As part of our estate planning, I noted that I’m not particularly happy with two-factor authentication (2FA) via text message. I’m displeased with options provided by banks, and dubious of claims by any company, especially those not in the security business, claiming to protect my sensitive information – most recently protecting information meant for a Digital Executor. However, I should probably add a bit more context about why and my approach.
A Security Adjacent Career
I spent my entire professional career working in software sales to government customers. Mainly the federal government but some state and local governments as well. I spent time in mobile communications, encrypted voice apps, and cloud services.
I wouldn’t call myself a security “expert” but I do consider myself reasonably well versed in what can go wrong. Poorly implemented cryptography, lack of security controls applied by engineers, hacks targeting the federal government, synthetic identities, and social engineering using LinkedIn to name but a few. If you want some sense for yourself, have a listen to Darknet Diaries.
My view is that the internet is still the wild, wild, west and not getting much better. I believe most companies on the internet focus on speed to market with a product first, and security features being added as a distant afterthought and only if pushed. All too many think they can implement security features themselves including, unfortunately, rolling their own cryptography.
My Own Identity Theft Experience
I think most people have had their credit card number stolen at one point or another. This is just par for the course in our modern economy. And far too many companies have had security breaches where a database full of credentials have been stolen. In my case, I feel like I’ve experienced more than most (though much less than a very unlucky few). I’ve had my data stolen in two specific instances that caused me to zero in on security.
2015 OPM Breach
During my time supporting the federal government I carried a clearance. This information was, at the time, collected and secured by the Office of Personnel Management (OPM). There is a ton of information about you stored in this process. Years of prior address and phone number data, information about your immediate and extended family, social security numbers, and lots more. In 2015 OPM had a very large breach with millions of records taken, including my own. As a result, I had government paid-for, identity monitoring for over 10 years.
Was this information sold or used against me? Does it simply sit with a state actor, or it might have been sold on the dark-web, I’m not sure.
2019 Capital One Data Breach
In 2019, a misconfiguration at Capital One left a massive amount of customer data at risk. This information, stored on Amazon Web Services, was attacked and stolen by a former AWS employee. This theft was particularly damaging as it contained credit application data from 100 million people! Again, I was a victim of another large data breach. The data included my name, email, address, and phone number. This data theft absolutely impacted me.
In this case, someone walked into a Verizon Store (or authorized reseller, I don’t know which), having my phone number, address, email address, and more. They convinced the clerk that they were me and had lost their phone. The rep was “kind” enough to port my phone number over to the new phone that the thief had brought with them. This is the classic SIM swap attack. Now the thief had control of my calls and text messages. They then proceeded to try to take over my credit cards and who knows what else they would have tried. They tried to change email addresses, and were able to change the mailing address. I caught it relatively quickly when I realized I could no longer make phone calls and drove to my local Verizon store.
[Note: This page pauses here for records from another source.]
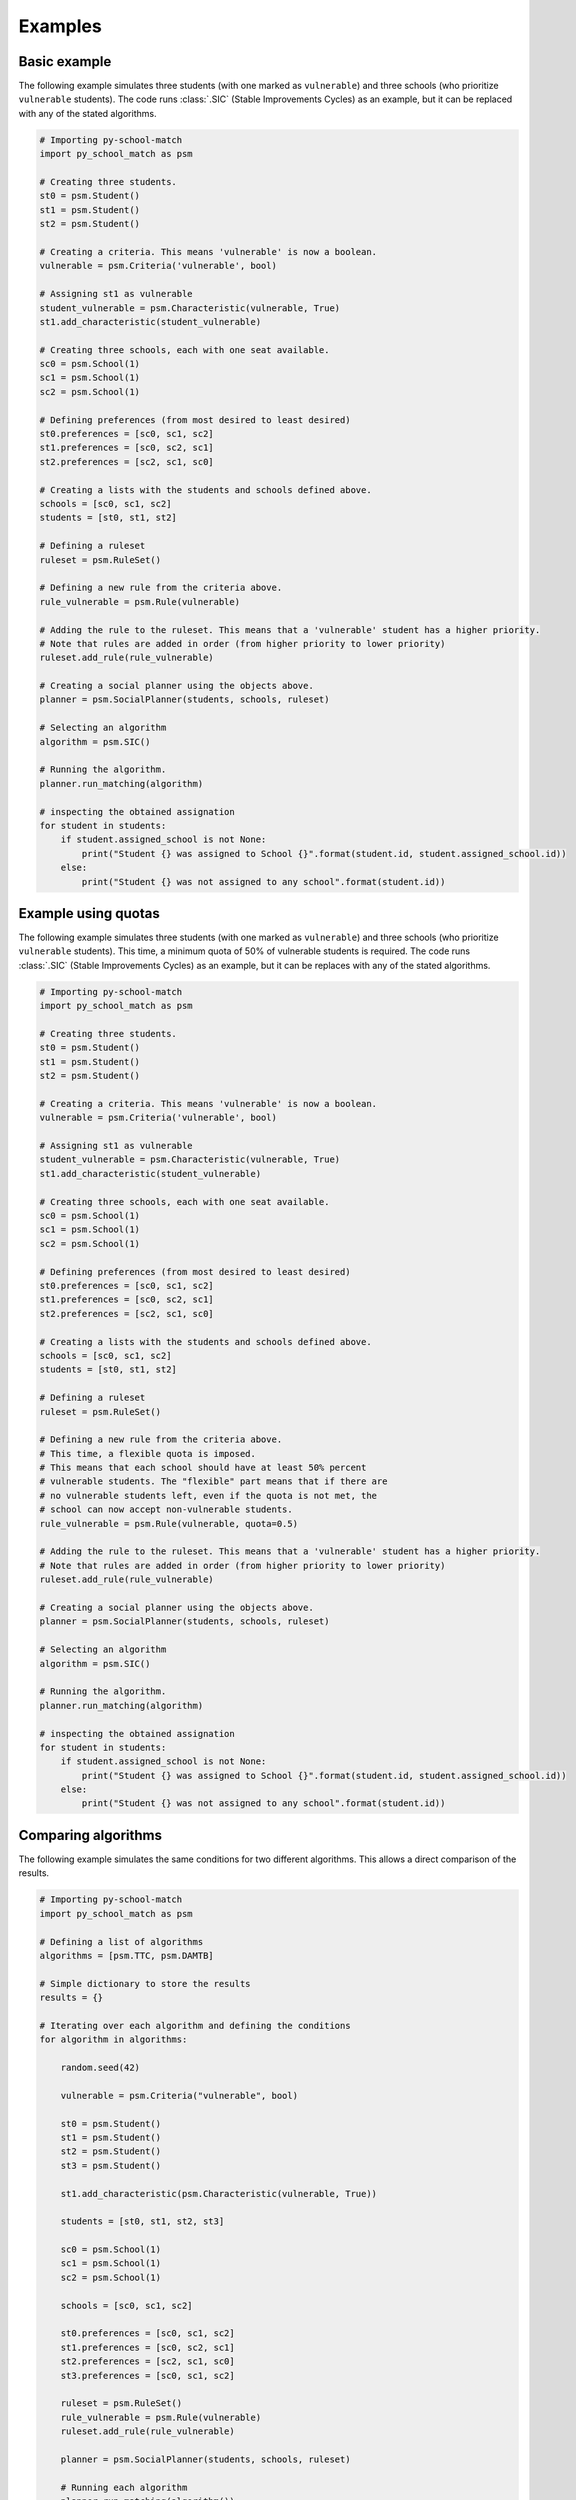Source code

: .. _intro-examples:

========
Examples
========

Basic example
==============

The following example simulates three students (with one marked as ``vulnerable``) and three schools (who prioritize
``vulnerable`` students).
The code runs :class:`.SIC` (Stable Improvements Cycles) as an example, but it can be replaced with any of the stated algorithms.

.. code-block:: python

    # Importing py-school-match
    import py_school_match as psm

    # Creating three students.
    st0 = psm.Student()
    st1 = psm.Student()
    st2 = psm.Student()

    # Creating a criteria. This means 'vulnerable' is now a boolean.
    vulnerable = psm.Criteria('vulnerable', bool)

    # Assigning st1 as vulnerable
    student_vulnerable = psm.Characteristic(vulnerable, True)
    st1.add_characteristic(student_vulnerable)

    # Creating three schools, each with one seat available.
    sc0 = psm.School(1)
    sc1 = psm.School(1)
    sc2 = psm.School(1)

    # Defining preferences (from most desired to least desired)
    st0.preferences = [sc0, sc1, sc2]
    st1.preferences = [sc0, sc2, sc1]
    st2.preferences = [sc2, sc1, sc0]

    # Creating a lists with the students and schools defined above.
    schools = [sc0, sc1, sc2]
    students = [st0, st1, st2]

    # Defining a ruleset
    ruleset = psm.RuleSet()

    # Defining a new rule from the criteria above.
    rule_vulnerable = psm.Rule(vulnerable)

    # Adding the rule to the ruleset. This means that a 'vulnerable' student has a higher priority.
    # Note that rules are added in order (from higher priority to lower priority)
    ruleset.add_rule(rule_vulnerable)

    # Creating a social planner using the objects above.
    planner = psm.SocialPlanner(students, schools, ruleset)

    # Selecting an algorithm
    algorithm = psm.SIC()

    # Running the algorithm.
    planner.run_matching(algorithm)

    # inspecting the obtained assignation
    for student in students:
        if student.assigned_school is not None:
            print("Student {} was assigned to School {}".format(student.id, student.assigned_school.id))
        else:
            print("Student {} was not assigned to any school".format(student.id))


Example using quotas
====================

The following example simulates three students (with one marked as ``vulnerable``) and three schools (who prioritize
``vulnerable`` students). This time, a minimum quota of 50% of vulnerable students is required.
The code runs :class:`.SIC` (Stable Improvements Cycles) as an example, but it can be replaces with any of the stated algorithms.

.. code-block:: python

    # Importing py-school-match
    import py_school_match as psm

    # Creating three students.
    st0 = psm.Student()
    st1 = psm.Student()
    st2 = psm.Student()

    # Creating a criteria. This means 'vulnerable' is now a boolean.
    vulnerable = psm.Criteria('vulnerable', bool)

    # Assigning st1 as vulnerable
    student_vulnerable = psm.Characteristic(vulnerable, True)
    st1.add_characteristic(student_vulnerable)

    # Creating three schools, each with one seat available.
    sc0 = psm.School(1)
    sc1 = psm.School(1)
    sc2 = psm.School(1)

    # Defining preferences (from most desired to least desired)
    st0.preferences = [sc0, sc1, sc2]
    st1.preferences = [sc0, sc2, sc1]
    st2.preferences = [sc2, sc1, sc0]

    # Creating a lists with the students and schools defined above.
    schools = [sc0, sc1, sc2]
    students = [st0, st1, st2]

    # Defining a ruleset
    ruleset = psm.RuleSet()

    # Defining a new rule from the criteria above.
    # This time, a flexible quota is imposed.
    # This means that each school should have at least 50% percent
    # vulnerable students. The "flexible" part means that if there are
    # no vulnerable students left, even if the quota is not met, the
    # school can now accept non-vulnerable students.
    rule_vulnerable = psm.Rule(vulnerable, quota=0.5)

    # Adding the rule to the ruleset. This means that a 'vulnerable' student has a higher priority.
    # Note that rules are added in order (from higher priority to lower priority)
    ruleset.add_rule(rule_vulnerable)

    # Creating a social planner using the objects above.
    planner = psm.SocialPlanner(students, schools, ruleset)

    # Selecting an algorithm
    algorithm = psm.SIC()

    # Running the algorithm.
    planner.run_matching(algorithm)

    # inspecting the obtained assignation
    for student in students:
        if student.assigned_school is not None:
            print("Student {} was assigned to School {}".format(student.id, student.assigned_school.id))
        else:
            print("Student {} was not assigned to any school".format(student.id))


Comparing algorithms
====================

The following example simulates the same conditions for two different algorithms.
This allows a direct comparison of the results.

.. code-block:: python

    # Importing py-school-match
    import py_school_match as psm

    # Defining a list of algorithms
    algorithms = [psm.TTC, psm.DAMTB]

    # Simple dictionary to store the results
    results = {}

    # Iterating over each algorithm and defining the conditions
    for algorithm in algorithms:

        random.seed(42)

        vulnerable = psm.Criteria("vulnerable", bool)

        st0 = psm.Student()
        st1 = psm.Student()
        st2 = psm.Student()
        st3 = psm.Student()

        st1.add_characteristic(psm.Characteristic(vulnerable, True))

        students = [st0, st1, st2, st3]

        sc0 = psm.School(1)
        sc1 = psm.School(1)
        sc2 = psm.School(1)

        schools = [sc0, sc1, sc2]

        st0.preferences = [sc0, sc1, sc2]
        st1.preferences = [sc0, sc2, sc1]
        st2.preferences = [sc2, sc1, sc0]
        st3.preferences = [sc0, sc1, sc2]

        ruleset = psm.RuleSet()
        rule_vulnerable = psm.Rule(vulnerable)
        ruleset.add_rule(rule_vulnerable)

        planner = psm.SocialPlanner(students, schools, ruleset)

        # Running each algorithm
        planner.run_matching(algorithm())

        # Storing the results in the dictionary.
        # Note that ``get_positions_stat`` takes the SocialPlanner object and returns
        # a dictionary with the following format: {position: number of students}
        # For example, {1: 25, 2:14, 'NA': 5} means that 25 students were assigned to
        # their most preferred school, 14 to their second-most preferred school
        # and 5 were not assigned no any school.
        results[algorithm.__name__] = get_positions_stat(planner)

    print(results)



Visualizing algorithms
======================

.. WARNING::
   Experimental code.

In iterative algorithms you can visualize each iteration.

In order to generate images, simply add ``generate_images=True`` to the algorithm definition. See the following example:

.. code-block:: python

    algorithm = psm.SIC(generate_images=True)
    planner.run_matching(algorithm)

Note that if an algorithm does not find any cycle or cannot make any iteration, no image will be created.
I’ve been living with the fallout for years since. I’m paranoid every time my phone appears not to voice or data service. And, every so often someone attempts to takeover my SIM again and/or open new accounts in my name. I worry more about a thief somehow gaining access to bank or IRA accounts.
How I Approach Security Now
I generally don’t trust anyone, corporate or government alike. However, I do realize that getting off the internet isn’t an option. Even if I don’t use online accounts, these companies or governments will have my information online. That’s just how the world works these days.
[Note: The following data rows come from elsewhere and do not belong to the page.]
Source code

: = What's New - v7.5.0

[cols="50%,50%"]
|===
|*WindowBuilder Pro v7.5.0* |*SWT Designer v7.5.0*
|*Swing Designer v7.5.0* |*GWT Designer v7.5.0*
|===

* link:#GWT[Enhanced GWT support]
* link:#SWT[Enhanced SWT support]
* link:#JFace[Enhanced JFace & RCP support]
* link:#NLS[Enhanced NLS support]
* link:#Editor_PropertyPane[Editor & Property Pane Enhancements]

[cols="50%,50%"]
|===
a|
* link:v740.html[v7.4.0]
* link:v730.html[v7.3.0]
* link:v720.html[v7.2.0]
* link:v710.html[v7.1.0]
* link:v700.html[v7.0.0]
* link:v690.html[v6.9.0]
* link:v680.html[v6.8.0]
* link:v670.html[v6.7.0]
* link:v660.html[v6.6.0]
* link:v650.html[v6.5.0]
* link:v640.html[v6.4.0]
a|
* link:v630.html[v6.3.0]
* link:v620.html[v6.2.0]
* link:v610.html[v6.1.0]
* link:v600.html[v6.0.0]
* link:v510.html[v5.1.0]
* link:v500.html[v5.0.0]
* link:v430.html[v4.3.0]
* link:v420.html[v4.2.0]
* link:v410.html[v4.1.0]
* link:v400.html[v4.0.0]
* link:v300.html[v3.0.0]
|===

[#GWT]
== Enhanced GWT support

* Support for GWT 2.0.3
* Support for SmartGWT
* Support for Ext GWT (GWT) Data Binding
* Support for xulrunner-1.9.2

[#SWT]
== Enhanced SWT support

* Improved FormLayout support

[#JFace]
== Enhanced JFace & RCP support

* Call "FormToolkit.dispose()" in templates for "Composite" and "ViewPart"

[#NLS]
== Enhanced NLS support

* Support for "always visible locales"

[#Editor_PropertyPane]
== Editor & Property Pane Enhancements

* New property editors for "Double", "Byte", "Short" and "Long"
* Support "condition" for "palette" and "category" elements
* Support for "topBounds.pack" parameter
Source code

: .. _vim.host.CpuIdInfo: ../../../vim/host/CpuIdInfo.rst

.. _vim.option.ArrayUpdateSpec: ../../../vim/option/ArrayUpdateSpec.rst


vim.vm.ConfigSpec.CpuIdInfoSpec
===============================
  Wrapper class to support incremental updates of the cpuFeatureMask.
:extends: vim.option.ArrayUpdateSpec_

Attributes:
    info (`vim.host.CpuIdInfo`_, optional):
- I’ve changed mobile carriers and abandoned the phone number I had for 20+ years. Yes, this was a huge pain, but the phone number exposed in so many data breaches doesn’t connect to me or my accounts any longer.
- I limit where I give out my new phone number and use a Google Voice number for everything else.
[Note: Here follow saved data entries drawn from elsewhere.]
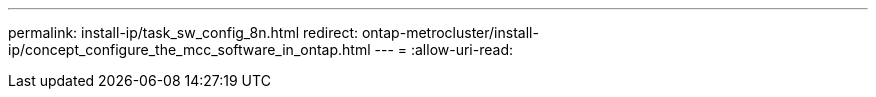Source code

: ---
permalink: install-ip/task_sw_config_8n.html 
redirect: ontap-metrocluster/install-ip/concept_configure_the_mcc_software_in_ontap.html 
---
= 
:allow-uri-read:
- I’ve got a separate email address for important financial accounts. Not my primary email that I’ve used for years. I only use it for about 6 accounts total and this email is locked down hard including multi-factor authentication that does not allow SMS for the second factor.
- I use a password vault and always use as complex a password as I can. Up to 99 characters if supported.
- Where possible I’ll use an entirely random username too.
- Our credit is frozen with all the major credit agencies, as well as the secondary ones you’ve likely never heard of, and every year I flag my credit file for suspected fraud.
It’s like the joke/saying: “How do you outrun a bear? You don’t, you just run faster than the guy next to you.”
In my case, the hope is these steps have made me a significantly harder target than most of the population, encouraging a hacker/thief to move on to someone else. Note, these steps do come with downsides though. While it increases the friction for a hacker or thief, it also increases the friction for us. We’ve had problems establishing new bank accounts online without physically showing up and providing multiple identity documents. We also periodically have to unlock our credit files for short periods to make changes or prove identity. It’s not just the banks that utilize the credit agencies for vetting identity.